The great sage, Ramana Maharshi, once said, “Whatever is destined not to happen will not happen, try as you may. Whatever is destined to happen will happen, do what you may to prevent it. This is certain.”
Marnie’s and my rivalry was etched into the tablet of fate, as inevitable and unpreventable as a sneeze, and just as explosive. After I got caught with Marnie’s precious bracelet, my sister started locking her bedroom door to keep me out. Fine by me. I’d already locked my heart and there was no way I was letting her inside.

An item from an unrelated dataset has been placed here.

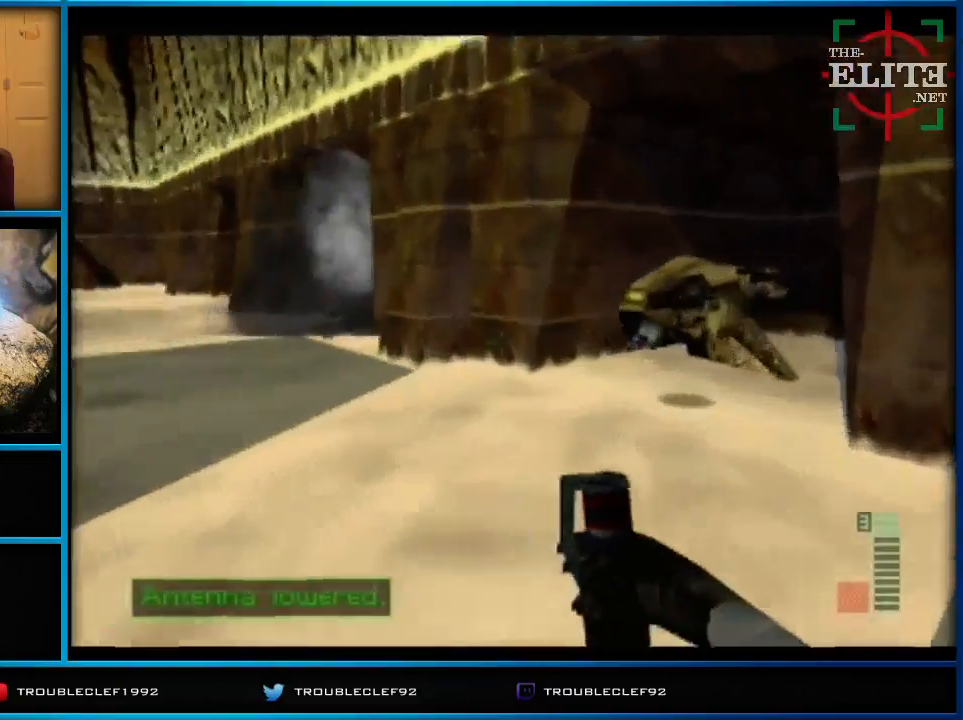
{"buttons": [], "left_stick": "up-right", "events": [[33, "left_stick", "up-right"], [200, "C_LEFT", "down"], [200, "left_stick", "center"], [333, "C_LEFT", "up"], [333, "left_stick", "up-right"], [433, "C_UP", "up"]]}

Thomas and I grew up together, but we weren’t friends or anything. He lived three houses down from me and our mothers hated each other. Even if I had been inclined to play with boys, or he with girls, our friendship would have been forbidden. When I was really young, out of obedience to my mother, I walked across the street just to avoid passing by Mrs. Callahan’s house. That was before I discovered how good it felt to be disobedient.

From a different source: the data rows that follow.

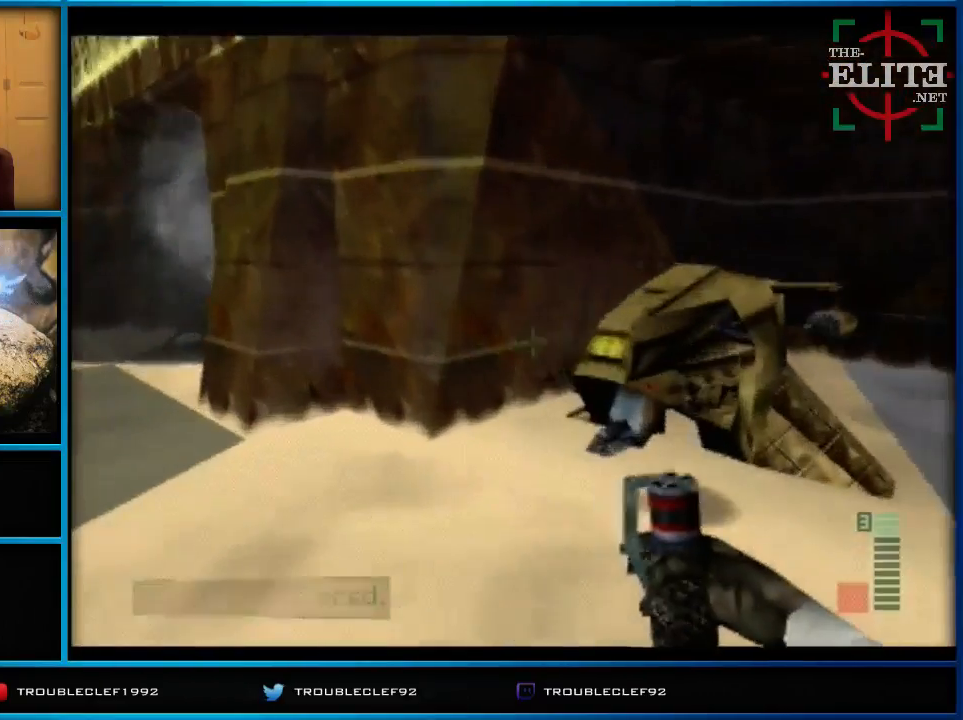
{"buttons": [], "left_stick": "up-right", "events": [[200, "C_UP", "down"], [433, "C_UP", "up"]]}
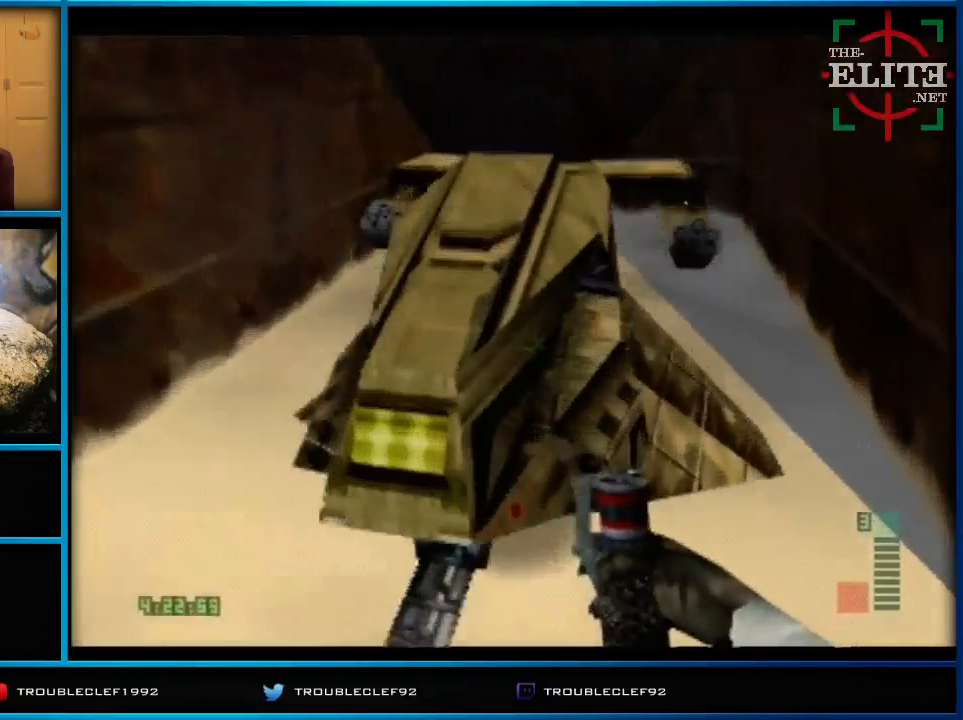
{"buttons": ["Z"], "left_stick": "up", "events": [[100, "Z", "down"], [100, "left_stick", "up"]]}
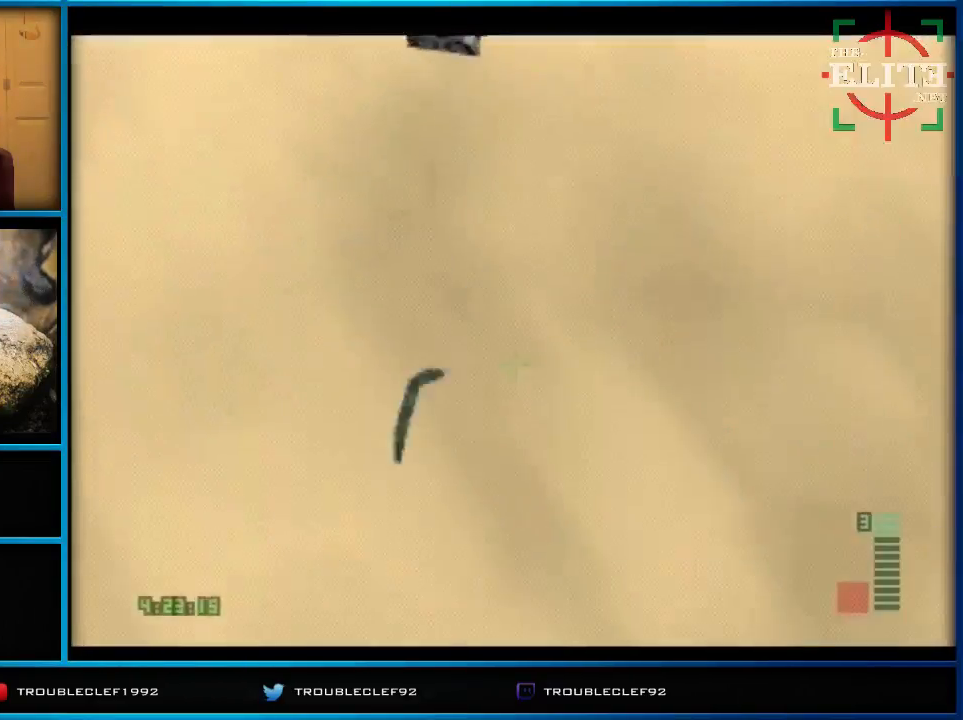
{"buttons": ["Z"], "left_stick": "center", "events": [[133, "left_stick", "center"]]}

According to Mom, the Callahans were a bunch of degenerates. Marnie and I had better stay away from them. The Callahan boy—a year older than Marnie, two years older than me—was taller than my father, and always struck me as being standoffish. He sat by himself in the back of the bus—too imposing for the cool kids to intimidate, too much of a loner to be inducted into the back-of-the-bussers’ group. Those guys were the perfect mixture of popular and badass. They smoked clove cigarettes and went to make-out parties. Like me, their parents were divorced. Unlike me, they had two sets of full homes instead of one mostly empty one.
I envied them.
When we learned about Rosa Parks in the fourth grade, I never could wrap my head around the irony that, at one point, the front of the bus had been considered desirable.
Marnie sat in the back. It wasn’t surprising. Even out of the house, my sister was everybody’s favorite.
I sat in the middle. I was neither popular nor unpopular. I just sort of was.
It wasn’t until a few weeks before my sixteenth birthday that Tommy Callahan talked to me.